Other tracts, such as Jefferson’s A Summary View of the Rights of British America, written in 1774, called on the King “to interpose with that efficacy which your earnest endeavors may ensure to procure redress of these our great grievances, to quiet the minds of your subjects in British America. . .” Paine, in his tavern-style eloquence, wrote in Common Sense,

In England a king hath little more to do than to make war and give away places; which, in plain terms, is to impoverish the nation and set it together by the ears. . . . Of more worth is one honest man to society, and in the sight of God, than all the crowned ruffians that ever lived.

Jefferson wrote for his elite colleagues in Congress, Paine wrote for anyone who could read.

When historians get together to nominate candidates for Founders of the United States, they doubtless have criteria that eludes logic. Stated simply: No Common Sense, no United States. Yet, Paine is almost always missing. One source, Founders Online, “an official website of the U.S. government,” lists seven “major shapers of the United States.” Calling them “shapers” instead of “founders” removes some of the glow from their titles. The magnificent seven shapers are George Washington, Benjamin Franklin, John Adams (and family), Thomas Jefferson, Alexander Hamilton, John Jay, and James Madison.

If you had to reduce the number of Founders to one, who would you choose? Certainly Thomas Paine would be in the running. As John Adams said, though the exact wording is apocryphal, “Without the pen of the author of ‘Common Sense,’ the sword of Washington would have been raised in vain.”

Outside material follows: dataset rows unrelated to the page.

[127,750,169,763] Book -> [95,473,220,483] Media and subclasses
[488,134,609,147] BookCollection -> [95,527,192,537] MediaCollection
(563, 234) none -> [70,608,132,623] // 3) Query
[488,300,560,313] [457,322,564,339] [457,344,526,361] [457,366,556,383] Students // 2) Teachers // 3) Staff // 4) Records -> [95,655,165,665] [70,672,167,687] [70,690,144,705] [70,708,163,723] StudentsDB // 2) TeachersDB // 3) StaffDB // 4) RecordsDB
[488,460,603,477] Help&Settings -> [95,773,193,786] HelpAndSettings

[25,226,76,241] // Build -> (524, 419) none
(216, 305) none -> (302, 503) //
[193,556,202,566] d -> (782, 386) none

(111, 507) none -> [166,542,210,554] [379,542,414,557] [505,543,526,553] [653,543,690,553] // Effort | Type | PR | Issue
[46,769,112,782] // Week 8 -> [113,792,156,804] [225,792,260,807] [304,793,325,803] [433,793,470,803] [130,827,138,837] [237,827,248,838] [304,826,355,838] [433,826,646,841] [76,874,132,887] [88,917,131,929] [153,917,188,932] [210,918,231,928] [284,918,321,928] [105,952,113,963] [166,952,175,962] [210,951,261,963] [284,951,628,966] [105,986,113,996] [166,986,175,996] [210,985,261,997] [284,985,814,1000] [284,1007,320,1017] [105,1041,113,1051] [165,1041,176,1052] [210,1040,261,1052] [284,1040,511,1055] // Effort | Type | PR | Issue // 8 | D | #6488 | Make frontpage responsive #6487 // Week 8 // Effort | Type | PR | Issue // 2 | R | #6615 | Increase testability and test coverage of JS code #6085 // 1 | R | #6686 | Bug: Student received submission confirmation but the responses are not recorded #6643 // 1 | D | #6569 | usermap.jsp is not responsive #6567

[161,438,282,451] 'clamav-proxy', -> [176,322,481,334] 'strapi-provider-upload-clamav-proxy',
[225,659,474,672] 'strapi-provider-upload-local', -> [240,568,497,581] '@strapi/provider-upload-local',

Jefferson wrote beautiful words about all men possessing inalienable rights, “as derived from the laws of nature, and not as the gift of their chief magistrate.” Yet he held some 600 people in bondage and freed only a few at his death in 1826. Of the 56 signers of the Declaration, at least 41 were slaveholders during their lifetime.

Paine posted sharp words against slavery in his March 8, 1775 essay African Slavery In America: “Certainly, one may, with as much reason and decency, plead for murder, robbery, lewdness and barbarity, as for this practice.” Though his authorship of the essay has been questioned in recent years, he was among those who joined The Society for the Relief of Free Negroes unlawfully held in Bondage, at a meeting on April 14, 1775 in Philadelphia.

Declaration of Independence

Five members of Congress were chosen to draft the Declaration of Independence, with Jefferson nominated as the chief author. One draft, copied by John Adams, was submitted to Roger Sherman to review and approve before showing it to Congress. On the back of Sherman’s copy is a note that reads:

A beginning perhaps – Original with Jefferson – Copied from Original with T.P.’s permission.

Does this terse note indicate Paine’s role? The Sherman Copy states:

“We hold these truths to be ‘Self evident.’” In contrast, the Jefferson rough draft originally reads: “We hold these truths to be ‘sacred and undeniable,’” with those words visibly crossed out and replaced with “Self evident.”. . .this suggests that the original draft’s author initially used “Self evident,” which Jefferson later changed to “sacred and undeniable” before reverting back to “Self evident” after the Committee of Five and Congress made their edits.

Given Paine’s ability to express high-minded thoughts in everyday language, his close friendship with Jefferson, along with his authorship of the famous pamphlet that led to the Committee of Five, it is not unreasonable to think Paine was close at hand, if not the original drafter.

Much more could be added to his record, including his role as a writer-soldier in Washington’s army. It was Paine’s first American Crisis essay—written on the head of a soldier’s drum and read to the troops on a freezing Christmas evening—that helped inspire the men to cross the ice-strewn Delaware and shock hung-over Hessian mercenaries at Trenton early the next morning, bringing Washington his first victory. The essay’s immortal opening line—“These are the times that try men’s souls.”—have become synonymous with American resolve.

Conclusion

Thomas Paine died in his sleep on an overcast morning of June 8, 1809, having suffered intense physical pain for months and the harassment of certain people wanting him to repudiate his strong deist beliefs before dying. In Paine’s words,

I believe in one God, and no more; and I hope for happiness beyond this life. I believe in the equality of man; and I believe that religious duties consist in doing justice, loving mercy, and endeavoring to make our fellow-creatures happy. But. . .I do not believe in the creed professed by the Jewish Church, by the Roman Church, by the Greek Church, by the Turkish Church, by the Protestant Church, nor by any church that I know of. My own mind is my own church.

Raised as a Quaker, he was denied a plot in New York City’s Quaker cemetery and was buried instead on his estate in New Rochelle. Today, if he’s acknowledged at all, he’s considered a second-tier Founder at best.